Ben Lerner é poeta, romancista, ensaísta e crítico. Finalista do National Book Award de 2006, na categoria poesia, finalmente chegou ao Brasil pela editora Rádio Londres, em 2015. Seu Estação Atocha, um romance de formação, mergulha o leitor na vida do narrador, um pretenso poeta (e, ao que tudo indica, alter ego do autor) que acaba de ser agraciado com uma bolsa de estudos para passar um ano em Madrid enquanto desenvolve seu trabalho, um livro de poesias inspirado nas tramas políticas da Espanha.

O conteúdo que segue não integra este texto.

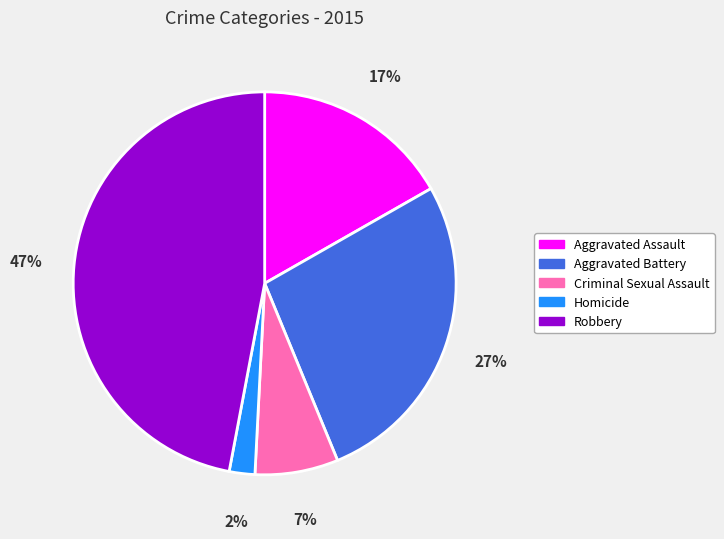

To the nearest percent, what is the average slice percentage?

20%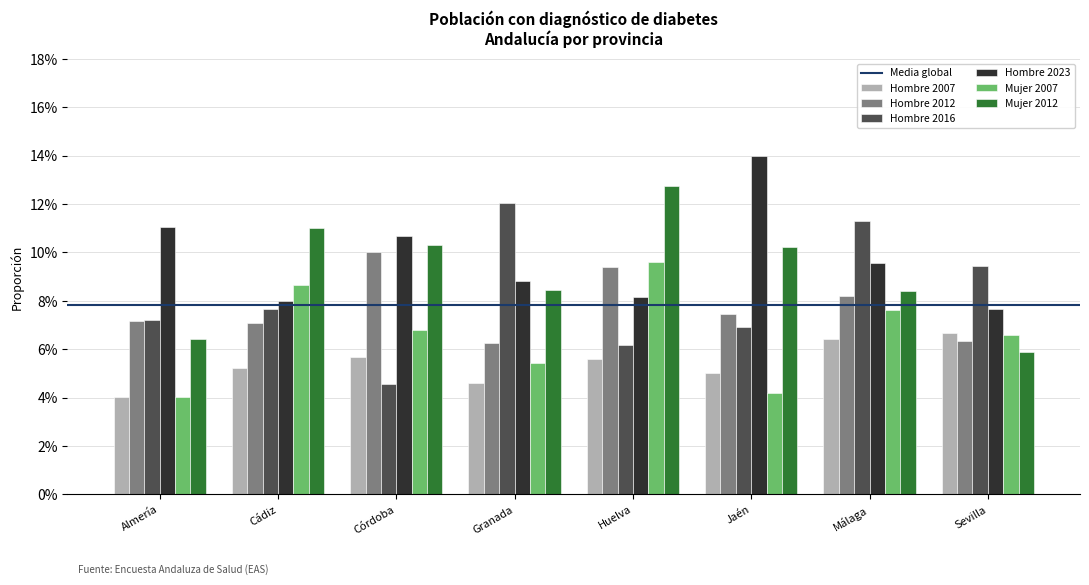

Reading left to right, transcribe all the data shown in this chart.

Hombre 2007: 0.0	0.1	0.1	0.0	0.1	0.1	0.1	0.1
Hombre 2012: 0.1	0.1	0.1	0.1	0.1	0.1	0.1	0.1
Hombre 2016: 0.1	0.1	0.0	0.1	0.1	0.1	0.1	0.1
Hombre 2023: 0.1	0.1	0.1	0.1	0.1	0.1	0.1	0.1
Mujer 2007: 0.0	0.1	0.1	0.1	0.1	0.0	0.1	0.1
Mujer 2012: 0.1	0.1	0.1	0.1	0.1	0.1	0.1	0.1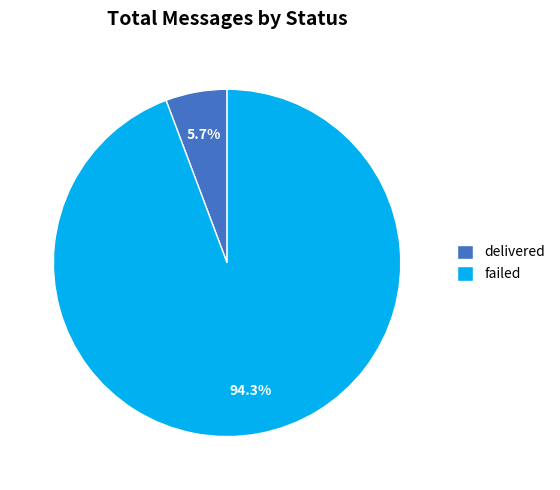

Count the number of slices in the pie.

2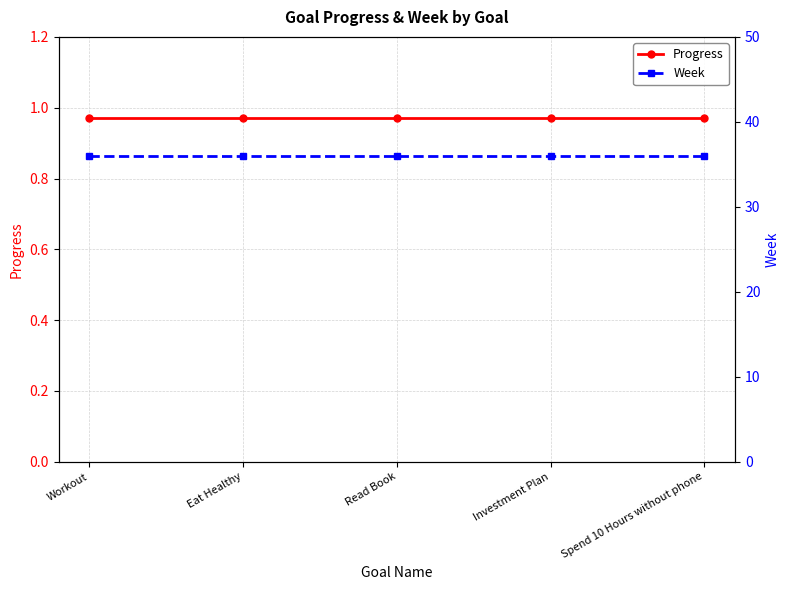

Where is Week nearest to the value 36?

Workout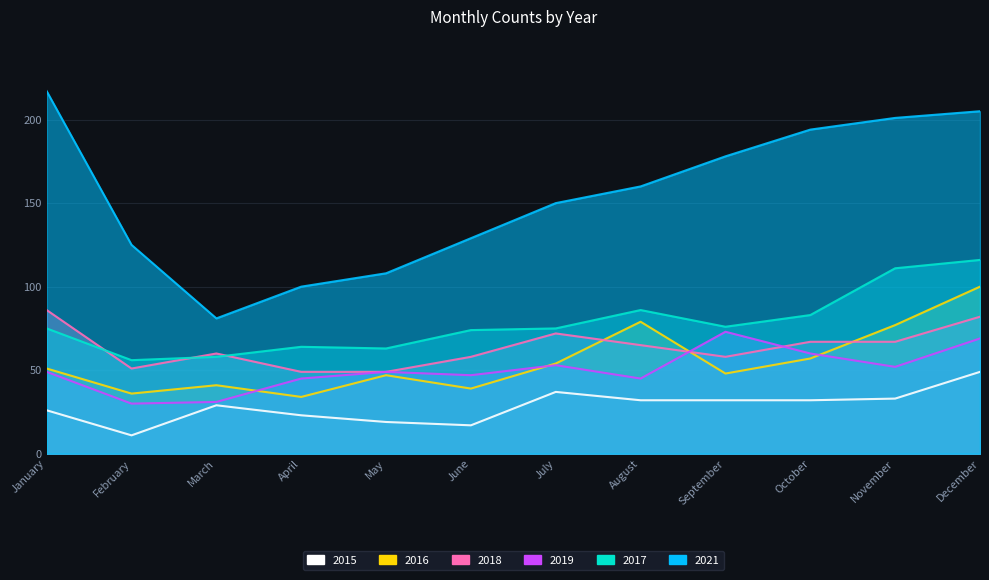

Which series has the largest range (max minus min)?

2021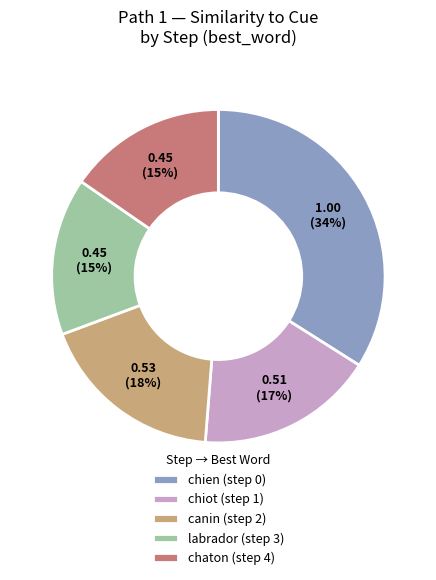

What percentage is the labrador (step 3) slice, to the nearest percent?

15%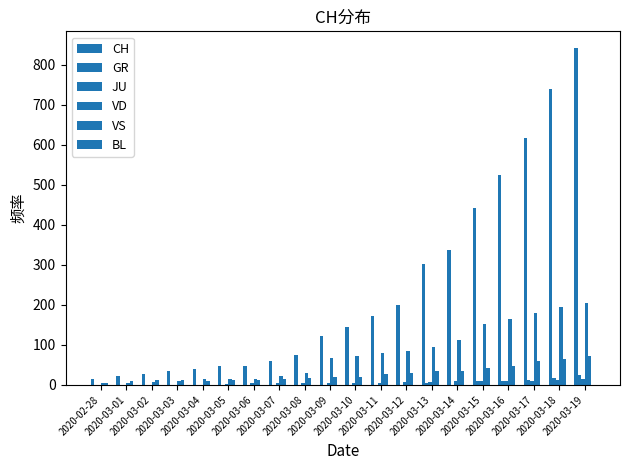

How many distinct data groups are displayed?

6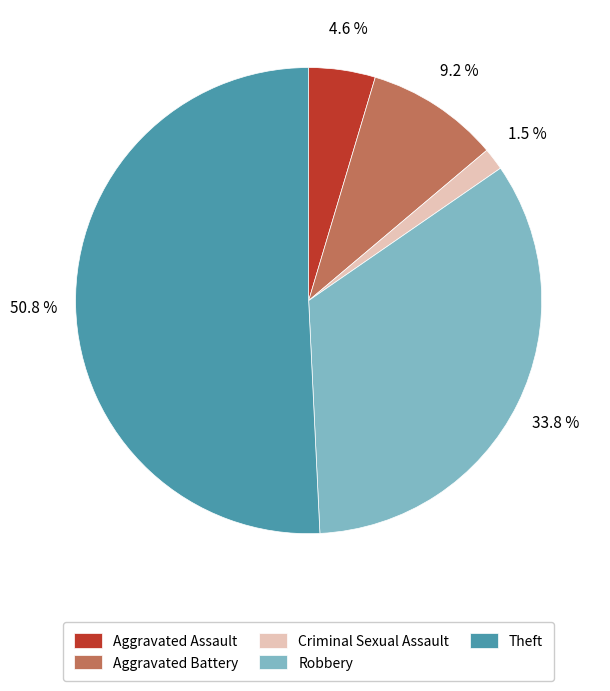

Rank the categories by value from lowest to highest.

Criminal Sexual Assault, Aggravated Assault, Aggravated Battery, Robbery, Theft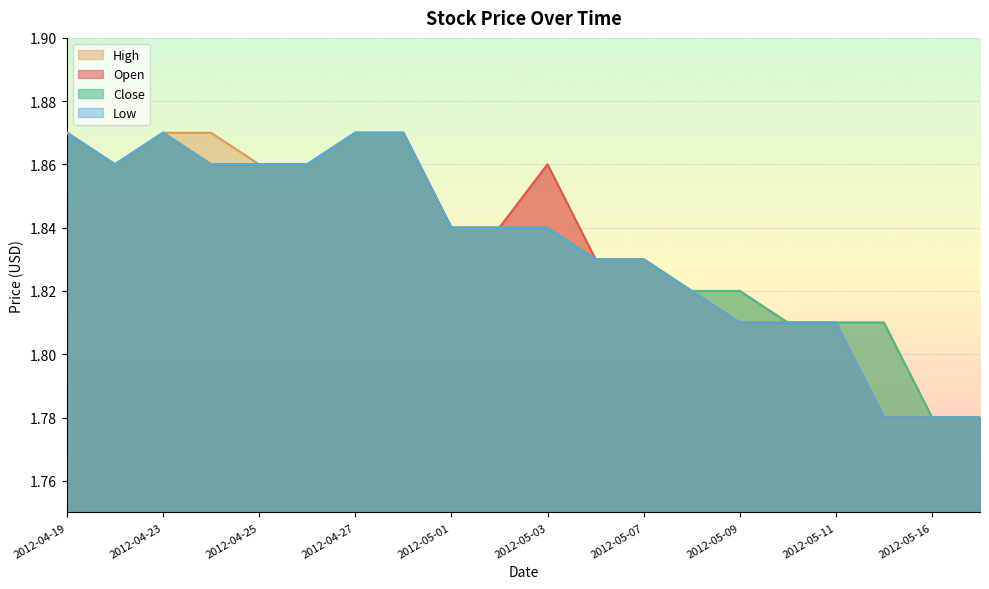

What is the difference between the maximum and minimum values in the Low series?

0.1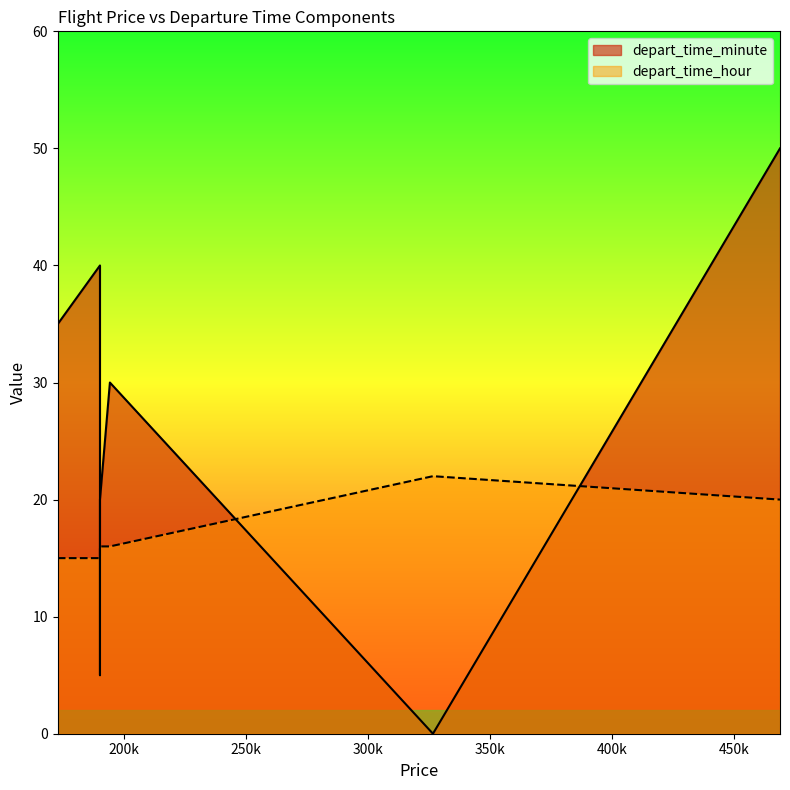

How many data points in depart_time_minute are above 30?

3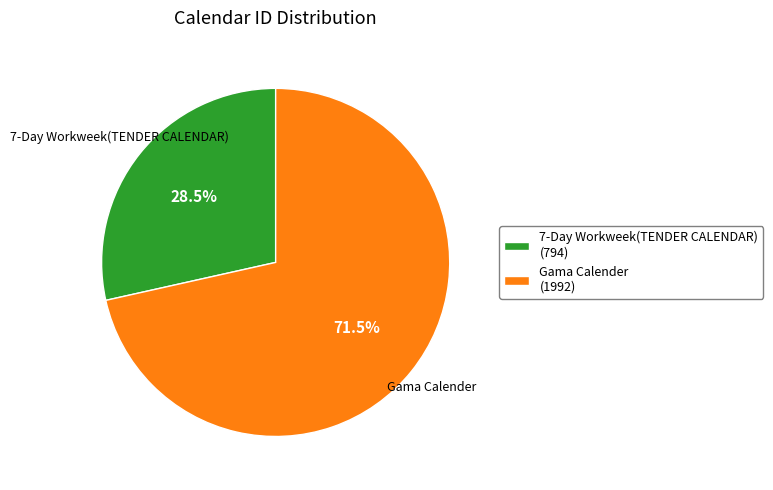

Approximately how many times larger is the value at Gama Calender (1992) compared to 7-Day Workweek(TENDER CALENDAR) (794)?

2.5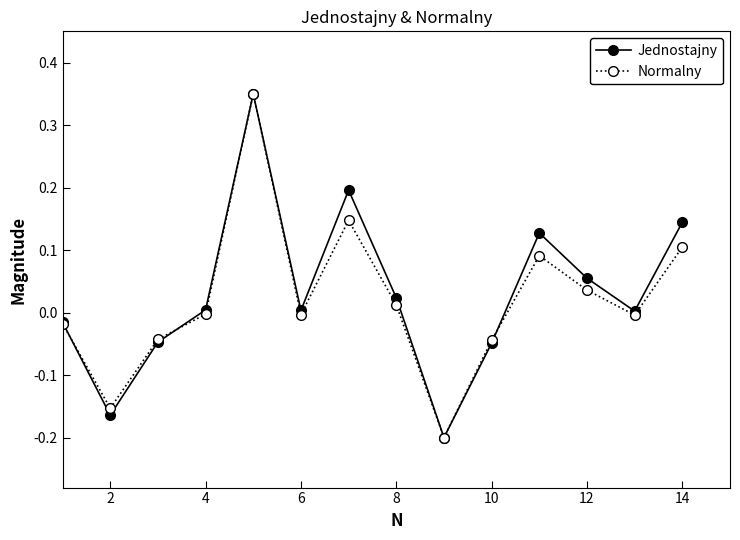

How many interior local valleys does the Normalny series have?

4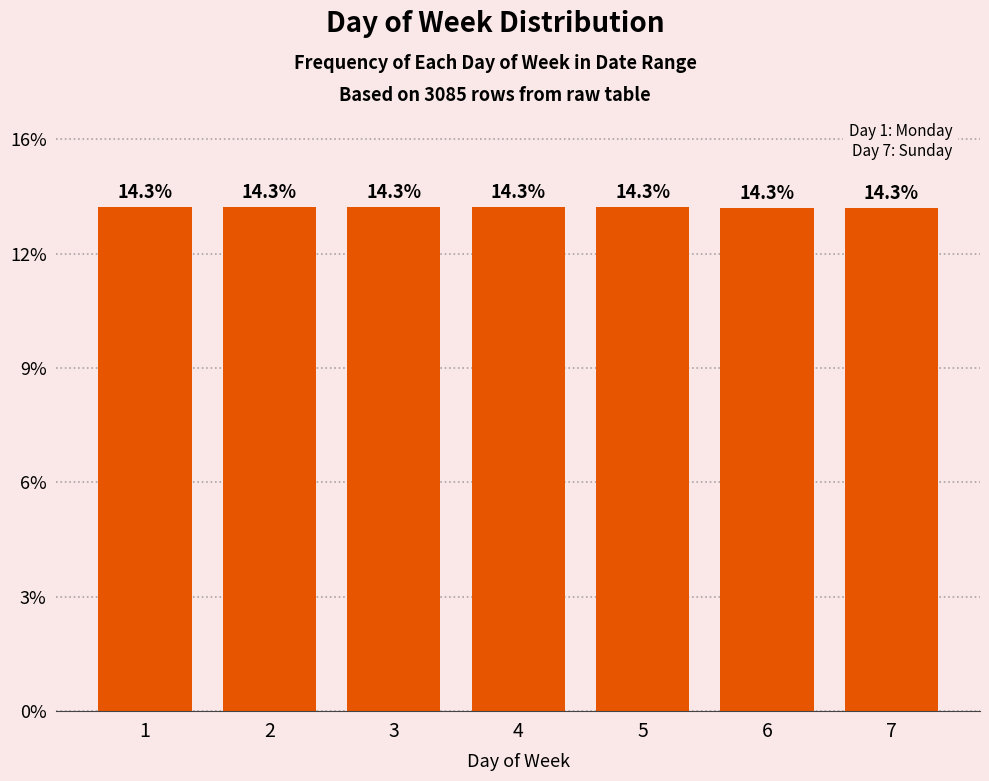

Does the chart contain any negative values?

No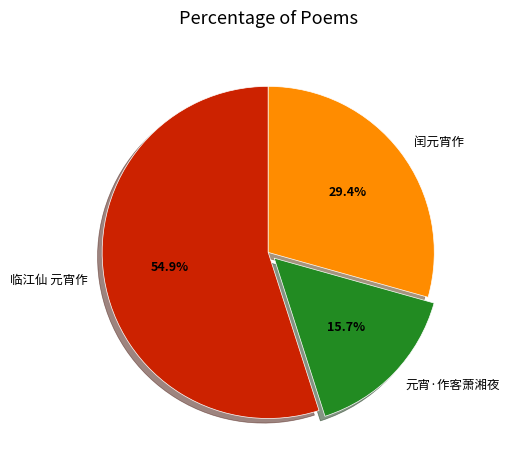

To the nearest percent, what is the difference between the largest and smallest slice percentages?

39%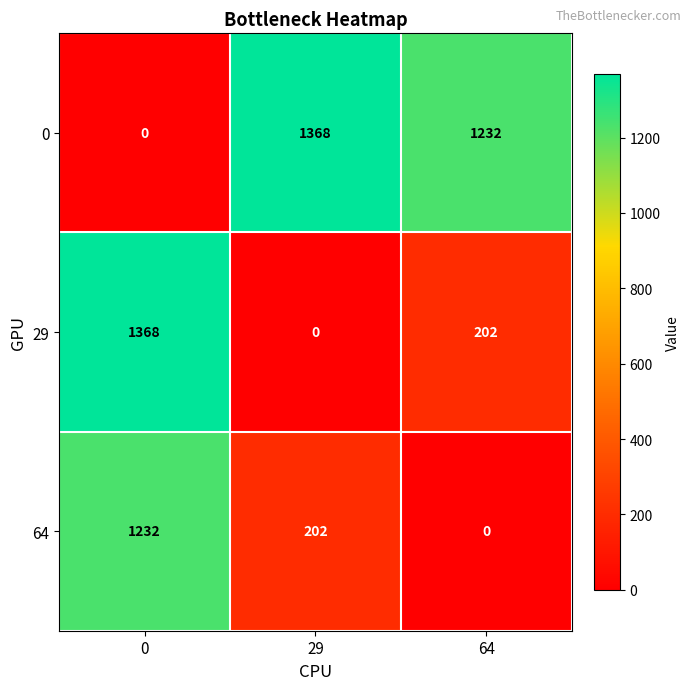

What is the difference between the highest and lowest values at 29?

1368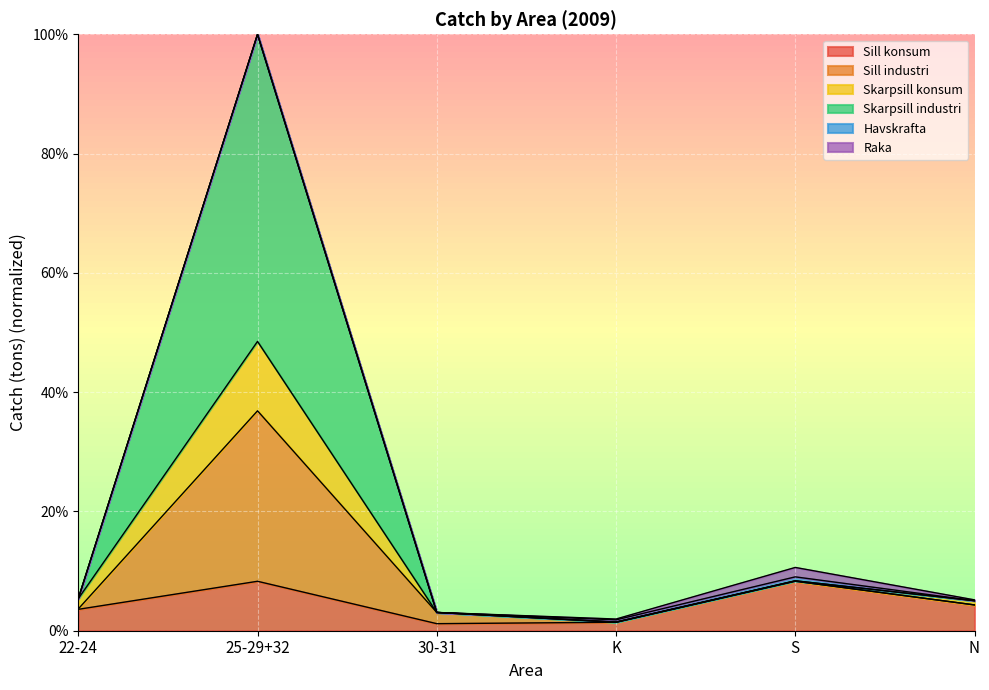

Which series has the largest total across all categories?

Skarpsill industri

Acontece que Adam Gordon, o personagem-poeta, é extremamente humano em suas qualidades ou desvios de caráter.
Estação Atocha – uma referência a uma das estações de metrô madrilenhas atacada por terroristas, em março de 2004 – é uma obra reflexiva e carregada de um humor ácido que, ao rascunhar o perfil de um jovem adulto norte-americano, cria um retrato do próprio país quando se é visto de fora. Adam chega em Madrid mal arranhando o espanhol, pouco se importando com a poesia ou a pesquisa, motivo de ter ganho a bolsa, e mais interessado em beber e fumar muito haxixe. Ele não procura se enganar, caindo em uma angústia interna repartida de forma igual pela culpa por desperdiçar essa oportunidade e pelo medo de ser descoberto – os conflitos a este respeito tomam boa parte da trama, inclusive em sua relação com outros personagens.
Ben Lerner parece realmente ter posto um espelho diante de si (daí o caráter autorreflexivo da obra), esmiuçando a dualidade de seu personagem: um poeta que quer viver sua vida intensamente, como que buscando um patamar de autenticidade em seu cotidiano – relações intensas, amizades intensas, porres intensos, entorpecimento intenso – e, ao mesmo tempo, uma representação idealizada do “ser poeta”, em que a estética carrega fator preponderante para sua obra.
Ben Lerner parece realmente ter posto um espelho diante de si (daí o caráter autorreflexivo da obra), esmiuçando a dualidade de seu personagem.
Acontece que Adam flerta com inúmeras questões existenciais, não necessariamente nas linhas escritas em Estação Atocha, mas no subtexto da obra. Lerner expressa um personagem desorientado, que vive em uma eterna confusão numa realidade que a ele pouco faz sentido. Há muita efemeridade: suas angústias, seus prazeres, suas relações, seus ódios. Nada é perene.
O trabalho de Lerner (e seu Estação Atocha) foi comparado ao de Ernest Hemingway (e seu O Sol Também se Levanta) pela revista New Yorker e pelo jornal The New York Times, especialmente por enfiar críticas à atual geração sem dó nem piedade, como se dissesse que seus integrantes são perdidos, de maneira parecida com que Hemingway fez. Contudo, há diferenças entre Jacob Barnes, o protagonista de Hemingway, e Adam Gordon, o de Lerner, especialmente sobre as experiências e pontos de vista. Em comparação, enquanto Adam derrapa na língua, Barnes fala espanhol e conhece a Espanha, além de ser responsável por seu financiamento (já com Adam, seus pais e a bolsa são o que o mantêm em Madrid), só para dar uma noção das diferenças.
Mas, para além da comparação literária, o trabalho de Ben Lerner é vistoso e admirável. Construiu um protagonista que, mesmo sendo um imenso narcisista e extremamente preguiçoso, é super cativante. Alternando um humor ácido e suas ruminações existenciais, Adam propicia ótimos momentos na leitura de Estação Atocha, tornando o virar de suas 224 páginas um exercício fácil e prazeroso, digno de ser lido numa sentada. Garanto que é possível.